Zaphod Beeblebrox
- Interactive map of Zaphod Beeblebrox
- Location: Ottawa, Ontario, Canada
- Coordinates: 45°25′41″N 75°41′38″W﻿ / ﻿45.427943°N 75.693779°W
- Type: Nightclub

Construction
- Opened: March 1992
- Closed: May 14, 2017

= Zaphod Beeblebrox (nightclub) =

Club in Ottawa, Canada (1992–2017)

Zaphod Beeblebrox was a ByWard Market nightclub in Ottawa, Ontario, Canada featuring live band performances.

It was themed after The Hitchhiker's Guide to the Galaxy, with drinks like the Pan Galactic Gargleblaster and other cocktails, and the Zaphod Beeblebrox style, which is described as "...the worst dressed sentient being in the universe, and even though he didn't try to be cool, he was."

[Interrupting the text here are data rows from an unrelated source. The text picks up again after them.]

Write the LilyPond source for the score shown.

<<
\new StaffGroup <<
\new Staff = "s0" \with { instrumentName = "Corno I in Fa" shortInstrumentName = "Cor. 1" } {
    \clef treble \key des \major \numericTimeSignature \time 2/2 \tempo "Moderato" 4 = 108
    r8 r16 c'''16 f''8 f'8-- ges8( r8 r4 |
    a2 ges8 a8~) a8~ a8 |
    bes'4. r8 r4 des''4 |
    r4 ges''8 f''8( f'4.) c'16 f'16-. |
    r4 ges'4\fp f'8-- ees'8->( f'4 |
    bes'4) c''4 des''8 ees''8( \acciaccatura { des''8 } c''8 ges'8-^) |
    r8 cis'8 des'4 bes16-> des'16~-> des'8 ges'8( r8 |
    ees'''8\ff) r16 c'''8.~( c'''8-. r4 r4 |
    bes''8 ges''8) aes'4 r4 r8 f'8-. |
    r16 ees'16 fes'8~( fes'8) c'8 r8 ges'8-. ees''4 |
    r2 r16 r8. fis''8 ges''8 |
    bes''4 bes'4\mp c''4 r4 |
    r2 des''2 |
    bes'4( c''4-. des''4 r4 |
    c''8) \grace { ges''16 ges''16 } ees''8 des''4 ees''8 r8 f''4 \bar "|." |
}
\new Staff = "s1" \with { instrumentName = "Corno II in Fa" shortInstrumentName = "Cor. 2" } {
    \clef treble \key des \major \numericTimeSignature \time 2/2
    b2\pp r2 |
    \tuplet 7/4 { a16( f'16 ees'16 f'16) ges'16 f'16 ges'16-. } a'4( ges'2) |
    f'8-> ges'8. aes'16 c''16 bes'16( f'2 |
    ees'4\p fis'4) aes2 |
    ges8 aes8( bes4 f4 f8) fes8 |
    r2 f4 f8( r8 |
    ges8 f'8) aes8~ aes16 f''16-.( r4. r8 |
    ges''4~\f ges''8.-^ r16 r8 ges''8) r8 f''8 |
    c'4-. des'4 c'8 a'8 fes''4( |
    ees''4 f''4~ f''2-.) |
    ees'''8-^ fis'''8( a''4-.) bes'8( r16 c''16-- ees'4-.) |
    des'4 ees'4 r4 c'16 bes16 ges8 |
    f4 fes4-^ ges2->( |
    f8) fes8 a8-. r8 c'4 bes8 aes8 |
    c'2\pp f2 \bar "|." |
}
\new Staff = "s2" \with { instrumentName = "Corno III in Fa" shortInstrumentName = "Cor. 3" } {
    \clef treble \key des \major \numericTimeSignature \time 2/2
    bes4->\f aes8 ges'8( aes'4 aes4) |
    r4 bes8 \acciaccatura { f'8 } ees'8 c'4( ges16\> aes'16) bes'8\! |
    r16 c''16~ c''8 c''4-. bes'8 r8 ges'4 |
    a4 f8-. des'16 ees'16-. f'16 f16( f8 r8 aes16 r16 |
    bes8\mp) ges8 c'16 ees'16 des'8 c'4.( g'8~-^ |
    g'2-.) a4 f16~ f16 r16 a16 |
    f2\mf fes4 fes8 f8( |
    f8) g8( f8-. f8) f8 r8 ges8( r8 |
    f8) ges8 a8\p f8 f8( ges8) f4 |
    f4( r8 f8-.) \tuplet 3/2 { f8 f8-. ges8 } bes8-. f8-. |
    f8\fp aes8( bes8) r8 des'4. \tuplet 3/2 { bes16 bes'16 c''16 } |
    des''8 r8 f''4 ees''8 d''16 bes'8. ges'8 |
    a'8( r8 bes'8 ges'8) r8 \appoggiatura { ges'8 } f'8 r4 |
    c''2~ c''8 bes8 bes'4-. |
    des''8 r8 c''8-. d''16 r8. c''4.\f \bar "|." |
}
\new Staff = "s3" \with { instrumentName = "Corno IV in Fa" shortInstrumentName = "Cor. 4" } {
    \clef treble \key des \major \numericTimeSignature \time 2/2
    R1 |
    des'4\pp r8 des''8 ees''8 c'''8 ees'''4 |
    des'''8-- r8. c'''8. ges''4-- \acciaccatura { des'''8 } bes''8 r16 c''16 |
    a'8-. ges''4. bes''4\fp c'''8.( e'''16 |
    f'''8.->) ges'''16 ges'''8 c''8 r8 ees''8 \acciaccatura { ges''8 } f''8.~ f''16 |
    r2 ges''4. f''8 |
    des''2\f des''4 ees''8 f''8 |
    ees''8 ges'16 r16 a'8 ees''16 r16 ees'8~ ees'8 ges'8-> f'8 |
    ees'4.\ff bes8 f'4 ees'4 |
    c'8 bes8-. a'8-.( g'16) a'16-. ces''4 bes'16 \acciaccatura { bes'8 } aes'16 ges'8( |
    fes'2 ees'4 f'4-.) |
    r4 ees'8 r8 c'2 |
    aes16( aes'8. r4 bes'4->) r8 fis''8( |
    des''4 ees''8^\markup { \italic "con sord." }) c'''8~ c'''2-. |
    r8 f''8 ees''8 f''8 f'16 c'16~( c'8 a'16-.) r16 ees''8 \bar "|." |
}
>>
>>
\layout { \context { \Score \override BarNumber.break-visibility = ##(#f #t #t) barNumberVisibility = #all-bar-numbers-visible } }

Eugene D. Haslam originally opened the venue on Rideau Street in August 1989, but was shut down in January 1991 when Bell Canada purchased the club's property for its telephone facilities. Haslam reopened Zaphod Beeblebrox on York Street in March 1992. Haslam later acquired and reopened Barrymore's, an Ottawa live music venue in 1996, and opened another short-lived club on Bank Street which was named Zaphod's 2.

The club introduced Electronic Mondays in July 2012, a free-admission event hosted by DJ Lowpass featuring many genres of electronic music.

Zaphod's hosted many Canadian artists who would go on to international success, such as Alanis Morissette and Nickelback.

On August 29, 2005, the Rolling Stones shot the music video for "Streets of Love" at the club.

During the week of March 4–10, 2012, Zaphod's celebrated its 20th anniversary with week-long concerts and DJ sets.

On May 1, 2017, it was reported that the club would be closing within two weeks. It closed its doors for the last time on May 14, citing "uncertain economic times".